This one we call 'Mumma-go-go' as it's a great coffee to get you up and going in the morning! Bags of complex flavours with a sweet citrus hit that suit any soft-brewing methods like Chemex or other pour-over filters.
Farm name: Kamagogo Coffee Factory
County: Murang’a County
Coffee varieties: Ruiru 11,SL* 28,SL 34, Batian
Annual rainfall: 1,200mm
Altitude: 1,800m above sea level
Soil: red volcanic soil
Processing method: wet processing
Aroma: fragrance and aroma of gin, honey, and tobacco.
Cupping notes: medium juicy body, San Pellegrino orange. Smoky, tobacco, plum, red grapes, chocolate.
(*SL is Scott Laboratories. Scott Laboratories was a research organisation based in Kenya that developed multiple cultivars under contract between 1934 and 1963. Scott Labs developed various SL varieties, mostly based on Moka and Bourbon types brought by the Scot and French missions to Kenya to cultivate.)
Kamagogo coffee factory was established in the 1970s and is affiliated to Kiru Farmers’
Cooperative Society. Its membership stands at 1,000. The factory has a coffee cherry catchment and washing station in the area where local farmers who are members of the cooperative, delivery coffee cherries for regional bulking. The coffee cherry is hand sorted, washed, fermented, and laid out on raised beds to dry where it is hand sorted for defects again.
Kamagogo Factory is a coffee processing station at Kagumoini in Murang'a County. Kiru Farmers' Cooperative has four processing stations: Kiruru, Kora, Kamagogo, and Diara, with about 3,500 farmers delivering coffee cherries to the respective factories. The farmers also grow macadamia, potatoes, maize, beans, and tea for the local markets.
Kamagogo Coffee Factory is dressed with red-volcanic soil that infuses it with all the mineral and organic goodness necessary for optimum production. It has an annual rainfall of 1,200mm at 1,800m above sea level. It also enjoys cool temperatures of 13-24°C.
Demonstration plots are planted at the factory to reinforce the best practices taught
throughout the year. After picking, ripe cherry is brought to the factory before it undergoes processing to remove the skin and pulp – known as the wet processing method. Wastewater is discarded in soaking pits and is also recirculated for conservation.
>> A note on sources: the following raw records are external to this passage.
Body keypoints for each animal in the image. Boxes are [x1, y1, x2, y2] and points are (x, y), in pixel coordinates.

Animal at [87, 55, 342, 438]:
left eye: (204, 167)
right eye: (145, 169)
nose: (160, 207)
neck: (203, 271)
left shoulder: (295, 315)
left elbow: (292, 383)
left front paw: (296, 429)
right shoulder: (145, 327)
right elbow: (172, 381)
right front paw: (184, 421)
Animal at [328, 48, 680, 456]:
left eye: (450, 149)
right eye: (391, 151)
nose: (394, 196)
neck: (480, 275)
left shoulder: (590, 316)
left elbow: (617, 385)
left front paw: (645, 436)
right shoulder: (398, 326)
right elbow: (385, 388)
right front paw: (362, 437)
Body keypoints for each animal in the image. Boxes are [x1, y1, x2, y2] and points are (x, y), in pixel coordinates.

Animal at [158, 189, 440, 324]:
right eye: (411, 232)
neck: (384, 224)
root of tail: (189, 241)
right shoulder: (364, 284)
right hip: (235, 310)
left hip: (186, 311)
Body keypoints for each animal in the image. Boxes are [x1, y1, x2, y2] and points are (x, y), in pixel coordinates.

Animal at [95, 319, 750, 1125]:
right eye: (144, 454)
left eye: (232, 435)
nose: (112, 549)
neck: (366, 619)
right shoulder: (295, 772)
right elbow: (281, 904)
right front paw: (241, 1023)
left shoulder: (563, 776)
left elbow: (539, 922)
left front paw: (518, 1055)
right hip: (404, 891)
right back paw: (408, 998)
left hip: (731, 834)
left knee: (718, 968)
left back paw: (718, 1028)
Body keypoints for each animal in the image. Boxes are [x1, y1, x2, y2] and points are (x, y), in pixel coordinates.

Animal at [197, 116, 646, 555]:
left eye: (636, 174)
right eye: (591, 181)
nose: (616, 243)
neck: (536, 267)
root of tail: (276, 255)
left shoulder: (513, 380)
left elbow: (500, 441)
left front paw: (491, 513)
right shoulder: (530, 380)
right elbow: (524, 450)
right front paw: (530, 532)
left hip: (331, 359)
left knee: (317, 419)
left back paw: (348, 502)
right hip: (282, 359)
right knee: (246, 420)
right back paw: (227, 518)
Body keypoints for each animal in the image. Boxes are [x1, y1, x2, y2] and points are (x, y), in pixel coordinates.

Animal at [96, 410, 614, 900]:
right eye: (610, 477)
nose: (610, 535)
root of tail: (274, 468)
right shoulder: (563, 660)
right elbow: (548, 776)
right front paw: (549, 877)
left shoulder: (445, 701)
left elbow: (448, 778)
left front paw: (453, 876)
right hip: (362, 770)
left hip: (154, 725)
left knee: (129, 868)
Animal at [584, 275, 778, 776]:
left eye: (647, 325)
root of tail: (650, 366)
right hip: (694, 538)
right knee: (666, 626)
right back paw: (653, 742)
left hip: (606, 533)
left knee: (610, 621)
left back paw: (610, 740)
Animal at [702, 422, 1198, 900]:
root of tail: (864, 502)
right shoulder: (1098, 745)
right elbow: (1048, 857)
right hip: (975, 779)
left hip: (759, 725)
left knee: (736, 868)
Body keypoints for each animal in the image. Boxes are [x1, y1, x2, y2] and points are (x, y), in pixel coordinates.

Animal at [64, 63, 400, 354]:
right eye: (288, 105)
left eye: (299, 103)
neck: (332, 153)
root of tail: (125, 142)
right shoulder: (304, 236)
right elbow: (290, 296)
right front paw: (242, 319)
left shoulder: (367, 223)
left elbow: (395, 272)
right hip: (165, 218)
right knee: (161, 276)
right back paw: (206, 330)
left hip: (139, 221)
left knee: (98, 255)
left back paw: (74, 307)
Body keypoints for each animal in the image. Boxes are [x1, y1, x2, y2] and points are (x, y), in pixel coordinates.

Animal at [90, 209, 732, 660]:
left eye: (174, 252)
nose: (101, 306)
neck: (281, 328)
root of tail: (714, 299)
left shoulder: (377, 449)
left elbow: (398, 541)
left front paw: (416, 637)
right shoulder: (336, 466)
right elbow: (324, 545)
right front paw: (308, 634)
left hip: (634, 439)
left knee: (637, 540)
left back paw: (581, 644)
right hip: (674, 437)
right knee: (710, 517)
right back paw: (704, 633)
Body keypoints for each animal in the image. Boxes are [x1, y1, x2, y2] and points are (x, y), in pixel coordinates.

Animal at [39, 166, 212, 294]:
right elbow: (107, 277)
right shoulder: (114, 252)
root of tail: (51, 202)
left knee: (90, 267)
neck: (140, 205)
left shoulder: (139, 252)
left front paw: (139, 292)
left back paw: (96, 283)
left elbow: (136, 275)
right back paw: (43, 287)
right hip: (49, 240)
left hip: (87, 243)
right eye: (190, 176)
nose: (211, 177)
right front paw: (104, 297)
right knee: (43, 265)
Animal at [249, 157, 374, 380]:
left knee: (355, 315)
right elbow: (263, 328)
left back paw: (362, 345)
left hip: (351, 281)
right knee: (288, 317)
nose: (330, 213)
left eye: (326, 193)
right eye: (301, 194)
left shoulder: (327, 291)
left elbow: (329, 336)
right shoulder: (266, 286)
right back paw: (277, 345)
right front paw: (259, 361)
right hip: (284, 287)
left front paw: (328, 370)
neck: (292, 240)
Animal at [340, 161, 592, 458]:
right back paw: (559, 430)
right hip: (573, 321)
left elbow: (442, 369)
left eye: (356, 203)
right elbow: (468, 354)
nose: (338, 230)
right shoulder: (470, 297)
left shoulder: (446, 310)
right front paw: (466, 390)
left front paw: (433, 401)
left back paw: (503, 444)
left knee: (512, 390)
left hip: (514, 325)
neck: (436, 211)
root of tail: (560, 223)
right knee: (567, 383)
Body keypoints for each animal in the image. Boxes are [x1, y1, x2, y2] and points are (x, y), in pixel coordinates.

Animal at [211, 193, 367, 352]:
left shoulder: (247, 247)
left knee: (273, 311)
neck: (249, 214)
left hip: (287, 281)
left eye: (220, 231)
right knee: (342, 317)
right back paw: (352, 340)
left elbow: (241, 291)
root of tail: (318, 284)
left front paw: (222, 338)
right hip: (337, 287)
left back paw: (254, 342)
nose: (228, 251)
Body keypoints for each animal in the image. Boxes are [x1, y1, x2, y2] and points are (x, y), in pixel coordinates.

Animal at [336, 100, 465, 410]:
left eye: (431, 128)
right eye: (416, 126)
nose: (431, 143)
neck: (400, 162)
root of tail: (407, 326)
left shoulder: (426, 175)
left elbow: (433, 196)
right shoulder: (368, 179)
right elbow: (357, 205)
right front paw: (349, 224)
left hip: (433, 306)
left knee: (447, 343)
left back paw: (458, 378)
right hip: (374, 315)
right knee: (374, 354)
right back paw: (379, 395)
The factory is using a disc pulper with three sets of discs to remove the skin and fruit from the inner parchment layer that is protecting the green coffee bean. After pulping, the coffee is fermented overnight to break down the sugars, before it is cleaned, soaked and spread out on the raised drying tables. Time on the drying tables depends on the climate, ambient temperature and volumes under processing, and can take from 7 to 15 days in total.